Omelie

Omelia di don Attilio del 23 aprile 2023 - Terza di Pasqua

“Ed ecco, in quello stesso giorno [il primo della settimana] due dei [discepoli] erano in cammino per un villaggio di nome Èmmaus, distante circa undici chilometri da Gerusalemme, e conversavano tra loro”. 

La strada che porta a Emmaus è molto frequentata. Lo è stata nel passato, lo è nel presente, e certamente lo sarà nel futuro. È la strada che intraprendiamo quando il dolore tocca la nostra esistenza. È la strada che esprime il dolore che si abbatte su noi per la perdita, la morte, il distacco di qualcuno che ci è caro più della vita. “Noi speravamo…” Camminare verso Emmaus è fuggire. Fuggire, nell’illusione di poter dimenticare, ricominciare.

Il Risorto, colui che ha compassione di noi al punto tale da accogliere la morte di croce per salvarci, non accetta che la nostra vita vada alla deriva, che gli occhi e il cuore siano chiusi all’amore. Così si affianca a noi, e come una mamma fa con il suo bambino, ci racconta la storia d’amore che Dio ha intrecciato per noi.

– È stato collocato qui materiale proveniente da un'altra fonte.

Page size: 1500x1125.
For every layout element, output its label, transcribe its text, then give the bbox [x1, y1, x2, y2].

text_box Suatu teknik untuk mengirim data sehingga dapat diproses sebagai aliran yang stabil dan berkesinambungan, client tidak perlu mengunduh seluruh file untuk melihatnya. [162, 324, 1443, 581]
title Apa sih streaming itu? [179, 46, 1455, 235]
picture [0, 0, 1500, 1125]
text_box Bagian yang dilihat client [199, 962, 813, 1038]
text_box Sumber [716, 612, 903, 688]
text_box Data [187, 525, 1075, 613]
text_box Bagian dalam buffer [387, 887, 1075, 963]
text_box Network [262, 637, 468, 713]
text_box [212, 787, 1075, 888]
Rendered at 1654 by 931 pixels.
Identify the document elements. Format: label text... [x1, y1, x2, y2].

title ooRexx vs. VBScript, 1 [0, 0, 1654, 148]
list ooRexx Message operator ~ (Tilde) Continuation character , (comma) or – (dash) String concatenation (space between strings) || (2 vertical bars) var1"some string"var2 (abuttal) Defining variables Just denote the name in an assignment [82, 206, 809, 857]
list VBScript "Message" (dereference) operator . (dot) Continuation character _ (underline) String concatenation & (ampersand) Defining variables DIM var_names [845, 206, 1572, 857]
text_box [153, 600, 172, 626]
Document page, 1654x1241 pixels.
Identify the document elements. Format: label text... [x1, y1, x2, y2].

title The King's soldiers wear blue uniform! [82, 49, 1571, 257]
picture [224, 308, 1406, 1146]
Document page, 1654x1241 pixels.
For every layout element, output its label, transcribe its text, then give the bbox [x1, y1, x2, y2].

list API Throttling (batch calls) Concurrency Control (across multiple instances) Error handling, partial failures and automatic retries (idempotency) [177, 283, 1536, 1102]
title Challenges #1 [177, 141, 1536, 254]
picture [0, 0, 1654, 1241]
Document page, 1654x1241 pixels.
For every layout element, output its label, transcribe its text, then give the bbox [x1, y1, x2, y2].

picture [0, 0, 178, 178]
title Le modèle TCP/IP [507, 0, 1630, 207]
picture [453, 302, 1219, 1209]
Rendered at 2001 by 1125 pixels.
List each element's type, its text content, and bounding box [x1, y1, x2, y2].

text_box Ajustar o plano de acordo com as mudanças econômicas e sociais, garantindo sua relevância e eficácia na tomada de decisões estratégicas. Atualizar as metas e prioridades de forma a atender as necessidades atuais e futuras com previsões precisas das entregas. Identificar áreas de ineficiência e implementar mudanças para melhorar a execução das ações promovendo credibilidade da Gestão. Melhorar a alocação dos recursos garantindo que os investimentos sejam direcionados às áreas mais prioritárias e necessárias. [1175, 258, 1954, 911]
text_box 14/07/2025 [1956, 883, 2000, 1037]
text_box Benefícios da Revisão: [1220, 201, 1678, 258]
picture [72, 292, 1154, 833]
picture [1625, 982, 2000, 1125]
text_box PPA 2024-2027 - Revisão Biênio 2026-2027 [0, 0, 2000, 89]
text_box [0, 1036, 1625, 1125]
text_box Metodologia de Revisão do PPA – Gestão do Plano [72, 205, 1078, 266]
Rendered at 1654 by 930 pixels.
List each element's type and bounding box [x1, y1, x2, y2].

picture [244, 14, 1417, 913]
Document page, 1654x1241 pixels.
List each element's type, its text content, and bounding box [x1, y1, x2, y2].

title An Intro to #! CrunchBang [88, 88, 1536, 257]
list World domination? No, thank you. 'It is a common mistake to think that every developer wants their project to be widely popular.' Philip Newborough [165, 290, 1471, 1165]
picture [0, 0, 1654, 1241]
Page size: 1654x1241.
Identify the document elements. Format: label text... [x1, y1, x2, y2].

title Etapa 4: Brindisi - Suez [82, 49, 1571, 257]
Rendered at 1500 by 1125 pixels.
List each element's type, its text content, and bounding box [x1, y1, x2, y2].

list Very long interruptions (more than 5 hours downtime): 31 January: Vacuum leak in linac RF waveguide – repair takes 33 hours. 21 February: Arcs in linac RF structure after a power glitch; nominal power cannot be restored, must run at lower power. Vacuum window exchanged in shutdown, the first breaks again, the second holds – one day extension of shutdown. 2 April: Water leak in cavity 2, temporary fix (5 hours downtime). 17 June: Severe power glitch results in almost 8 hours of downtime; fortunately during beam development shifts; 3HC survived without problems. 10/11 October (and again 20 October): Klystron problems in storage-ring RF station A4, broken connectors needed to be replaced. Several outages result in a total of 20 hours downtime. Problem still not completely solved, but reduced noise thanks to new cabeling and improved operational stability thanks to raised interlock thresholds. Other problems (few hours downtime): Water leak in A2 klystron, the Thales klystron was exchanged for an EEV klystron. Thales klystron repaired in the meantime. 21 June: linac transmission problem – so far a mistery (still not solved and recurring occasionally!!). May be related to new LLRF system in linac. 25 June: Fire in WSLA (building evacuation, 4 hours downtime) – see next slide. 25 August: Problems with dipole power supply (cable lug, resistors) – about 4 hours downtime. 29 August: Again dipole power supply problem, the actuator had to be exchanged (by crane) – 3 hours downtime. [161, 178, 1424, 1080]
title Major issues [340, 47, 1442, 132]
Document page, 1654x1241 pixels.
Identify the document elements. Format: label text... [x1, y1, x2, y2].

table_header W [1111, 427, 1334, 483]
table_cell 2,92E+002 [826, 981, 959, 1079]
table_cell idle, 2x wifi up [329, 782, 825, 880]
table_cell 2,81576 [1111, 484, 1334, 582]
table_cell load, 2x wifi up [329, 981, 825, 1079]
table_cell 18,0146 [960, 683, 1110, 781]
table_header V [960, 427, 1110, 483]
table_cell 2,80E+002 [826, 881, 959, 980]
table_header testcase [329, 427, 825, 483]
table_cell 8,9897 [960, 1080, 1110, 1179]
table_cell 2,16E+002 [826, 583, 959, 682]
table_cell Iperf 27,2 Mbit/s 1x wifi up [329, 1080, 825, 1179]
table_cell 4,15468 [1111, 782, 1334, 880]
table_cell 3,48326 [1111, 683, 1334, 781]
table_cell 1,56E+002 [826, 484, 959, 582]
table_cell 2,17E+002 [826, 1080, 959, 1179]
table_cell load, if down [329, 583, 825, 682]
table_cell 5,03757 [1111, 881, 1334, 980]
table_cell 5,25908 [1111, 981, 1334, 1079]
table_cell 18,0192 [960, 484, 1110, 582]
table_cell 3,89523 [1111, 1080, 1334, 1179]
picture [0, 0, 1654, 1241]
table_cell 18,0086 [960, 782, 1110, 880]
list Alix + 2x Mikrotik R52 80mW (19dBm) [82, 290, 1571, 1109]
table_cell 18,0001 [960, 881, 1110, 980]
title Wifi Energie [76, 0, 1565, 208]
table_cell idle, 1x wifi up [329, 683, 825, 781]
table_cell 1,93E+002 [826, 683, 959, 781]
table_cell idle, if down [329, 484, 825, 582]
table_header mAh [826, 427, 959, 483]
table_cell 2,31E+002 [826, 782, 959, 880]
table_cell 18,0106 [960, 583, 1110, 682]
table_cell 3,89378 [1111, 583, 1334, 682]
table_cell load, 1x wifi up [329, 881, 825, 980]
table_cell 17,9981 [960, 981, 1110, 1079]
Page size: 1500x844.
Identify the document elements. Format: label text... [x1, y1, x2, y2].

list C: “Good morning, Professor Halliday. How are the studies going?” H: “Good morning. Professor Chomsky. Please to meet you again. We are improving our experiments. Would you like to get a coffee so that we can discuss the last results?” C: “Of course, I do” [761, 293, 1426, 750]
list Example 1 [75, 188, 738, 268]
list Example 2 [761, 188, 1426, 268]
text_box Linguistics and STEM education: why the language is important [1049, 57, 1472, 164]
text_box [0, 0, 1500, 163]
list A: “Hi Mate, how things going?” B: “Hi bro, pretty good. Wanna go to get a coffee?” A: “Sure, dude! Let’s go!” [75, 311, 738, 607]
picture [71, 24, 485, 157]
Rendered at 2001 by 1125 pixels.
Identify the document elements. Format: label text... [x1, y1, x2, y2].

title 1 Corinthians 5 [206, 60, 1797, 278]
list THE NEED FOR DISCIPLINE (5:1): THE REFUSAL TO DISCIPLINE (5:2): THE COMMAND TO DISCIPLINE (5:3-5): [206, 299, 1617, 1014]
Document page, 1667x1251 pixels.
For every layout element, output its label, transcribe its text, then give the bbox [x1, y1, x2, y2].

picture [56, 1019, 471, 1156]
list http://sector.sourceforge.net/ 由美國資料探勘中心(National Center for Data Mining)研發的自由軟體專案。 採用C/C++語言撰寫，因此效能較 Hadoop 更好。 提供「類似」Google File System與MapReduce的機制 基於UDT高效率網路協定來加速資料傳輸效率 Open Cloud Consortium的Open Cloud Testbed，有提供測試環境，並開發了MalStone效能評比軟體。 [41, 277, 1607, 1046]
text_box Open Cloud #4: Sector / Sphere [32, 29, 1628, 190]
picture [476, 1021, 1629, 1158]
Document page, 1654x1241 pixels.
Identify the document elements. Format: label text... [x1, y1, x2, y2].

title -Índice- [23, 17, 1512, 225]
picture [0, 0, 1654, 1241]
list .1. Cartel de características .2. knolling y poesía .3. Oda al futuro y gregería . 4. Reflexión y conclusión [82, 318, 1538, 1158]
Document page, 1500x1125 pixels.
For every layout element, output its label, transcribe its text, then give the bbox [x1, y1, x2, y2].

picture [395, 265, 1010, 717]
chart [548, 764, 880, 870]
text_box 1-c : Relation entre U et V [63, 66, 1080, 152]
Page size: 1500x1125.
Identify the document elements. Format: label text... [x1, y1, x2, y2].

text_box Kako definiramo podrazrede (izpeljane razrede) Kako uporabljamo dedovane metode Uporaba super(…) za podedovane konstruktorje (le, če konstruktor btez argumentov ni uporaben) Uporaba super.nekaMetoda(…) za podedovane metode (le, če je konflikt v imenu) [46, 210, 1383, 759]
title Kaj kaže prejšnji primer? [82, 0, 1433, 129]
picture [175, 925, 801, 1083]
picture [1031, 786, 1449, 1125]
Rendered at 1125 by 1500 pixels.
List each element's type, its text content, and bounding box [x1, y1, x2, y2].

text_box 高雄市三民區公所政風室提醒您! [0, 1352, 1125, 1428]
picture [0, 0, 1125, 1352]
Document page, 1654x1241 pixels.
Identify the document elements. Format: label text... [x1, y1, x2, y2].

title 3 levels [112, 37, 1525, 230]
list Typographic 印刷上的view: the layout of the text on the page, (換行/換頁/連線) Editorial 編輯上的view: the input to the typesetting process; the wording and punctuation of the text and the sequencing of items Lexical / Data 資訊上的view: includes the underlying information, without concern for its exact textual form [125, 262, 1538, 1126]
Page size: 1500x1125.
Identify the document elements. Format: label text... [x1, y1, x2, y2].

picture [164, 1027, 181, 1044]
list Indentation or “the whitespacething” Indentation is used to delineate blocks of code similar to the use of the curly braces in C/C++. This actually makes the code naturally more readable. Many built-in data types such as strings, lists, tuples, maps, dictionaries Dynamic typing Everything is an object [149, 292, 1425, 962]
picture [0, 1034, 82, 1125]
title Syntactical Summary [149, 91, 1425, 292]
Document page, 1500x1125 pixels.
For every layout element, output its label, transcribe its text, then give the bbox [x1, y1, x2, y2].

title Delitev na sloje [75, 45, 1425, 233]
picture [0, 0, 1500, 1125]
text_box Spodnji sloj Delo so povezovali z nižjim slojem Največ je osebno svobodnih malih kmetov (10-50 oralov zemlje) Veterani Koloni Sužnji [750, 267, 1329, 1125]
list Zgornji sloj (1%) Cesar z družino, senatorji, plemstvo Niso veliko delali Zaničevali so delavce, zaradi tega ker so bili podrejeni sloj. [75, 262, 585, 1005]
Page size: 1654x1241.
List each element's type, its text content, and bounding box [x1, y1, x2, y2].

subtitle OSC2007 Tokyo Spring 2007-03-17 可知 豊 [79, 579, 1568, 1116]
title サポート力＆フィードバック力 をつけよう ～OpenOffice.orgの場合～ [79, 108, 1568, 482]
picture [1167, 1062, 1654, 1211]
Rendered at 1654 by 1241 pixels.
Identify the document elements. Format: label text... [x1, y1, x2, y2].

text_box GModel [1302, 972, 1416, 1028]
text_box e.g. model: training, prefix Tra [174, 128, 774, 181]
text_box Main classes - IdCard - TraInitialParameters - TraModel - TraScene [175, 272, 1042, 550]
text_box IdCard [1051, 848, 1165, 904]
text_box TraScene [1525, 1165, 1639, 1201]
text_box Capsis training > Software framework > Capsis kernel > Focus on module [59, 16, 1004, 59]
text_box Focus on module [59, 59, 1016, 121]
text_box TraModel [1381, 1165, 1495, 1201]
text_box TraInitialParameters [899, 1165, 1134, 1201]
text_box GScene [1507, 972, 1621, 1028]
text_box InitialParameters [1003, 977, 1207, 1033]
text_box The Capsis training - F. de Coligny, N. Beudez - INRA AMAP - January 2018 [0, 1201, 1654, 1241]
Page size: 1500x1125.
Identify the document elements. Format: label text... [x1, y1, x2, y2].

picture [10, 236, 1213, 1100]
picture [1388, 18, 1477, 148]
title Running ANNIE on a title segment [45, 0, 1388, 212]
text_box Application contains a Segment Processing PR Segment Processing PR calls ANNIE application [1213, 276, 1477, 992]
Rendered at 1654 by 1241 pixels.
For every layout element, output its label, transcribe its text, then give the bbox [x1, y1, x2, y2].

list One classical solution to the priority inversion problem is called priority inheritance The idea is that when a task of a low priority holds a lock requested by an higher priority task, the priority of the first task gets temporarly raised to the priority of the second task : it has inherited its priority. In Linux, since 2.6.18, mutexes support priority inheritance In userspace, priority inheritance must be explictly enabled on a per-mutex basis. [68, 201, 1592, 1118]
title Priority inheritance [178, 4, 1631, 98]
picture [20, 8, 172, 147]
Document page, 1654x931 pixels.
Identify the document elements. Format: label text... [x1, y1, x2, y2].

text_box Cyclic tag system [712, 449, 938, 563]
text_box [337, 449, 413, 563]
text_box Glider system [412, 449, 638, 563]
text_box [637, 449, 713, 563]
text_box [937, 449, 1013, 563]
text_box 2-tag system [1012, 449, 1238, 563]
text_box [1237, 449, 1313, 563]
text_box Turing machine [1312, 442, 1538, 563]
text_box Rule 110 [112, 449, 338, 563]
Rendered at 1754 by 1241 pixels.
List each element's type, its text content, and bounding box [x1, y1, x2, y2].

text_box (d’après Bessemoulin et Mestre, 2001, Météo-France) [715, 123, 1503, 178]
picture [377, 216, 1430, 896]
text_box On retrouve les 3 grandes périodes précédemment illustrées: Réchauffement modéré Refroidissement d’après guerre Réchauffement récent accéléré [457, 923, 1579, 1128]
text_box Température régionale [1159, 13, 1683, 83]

È amore tutto quello che è accaduto, ci dice spiegandoci le scritture, è amore anche se i nostri occhi vedono il dramma e il cuore è preso dal dolore.

Non capiscono i discepoli, e non capiamo noi, ma quel racconto riscalda il cuore, come un raggio di sole a primavera. È il primo passo verso la gioia. Quel raggio di sole è vita. Non vogliamo che  si spenga. Quel raggio di sole è filo di speranza resistente e forte, forte come l’amore che solo il Signore è capace di donare. Resta con noi perché si fa sera, perché il buio ci fa paura.

Colui che alle volte noi riteniamo forestiero e lontano, si siede alla nostra tavola e compie l’unico gesto capace di aprire i nostri occhi e di donare al nostro cuore la gioia. Spezza il Pane per noi. Ci dona se stesso. Sì, l’Eucarestia apre i nostri occhi e il nostro cuore e ci spinge a fare altrettanto, a vivere con lo stesso amore. Spezzare il pane con lui e per i nostri fratelli è la sola cosa che ci mette nella comunione.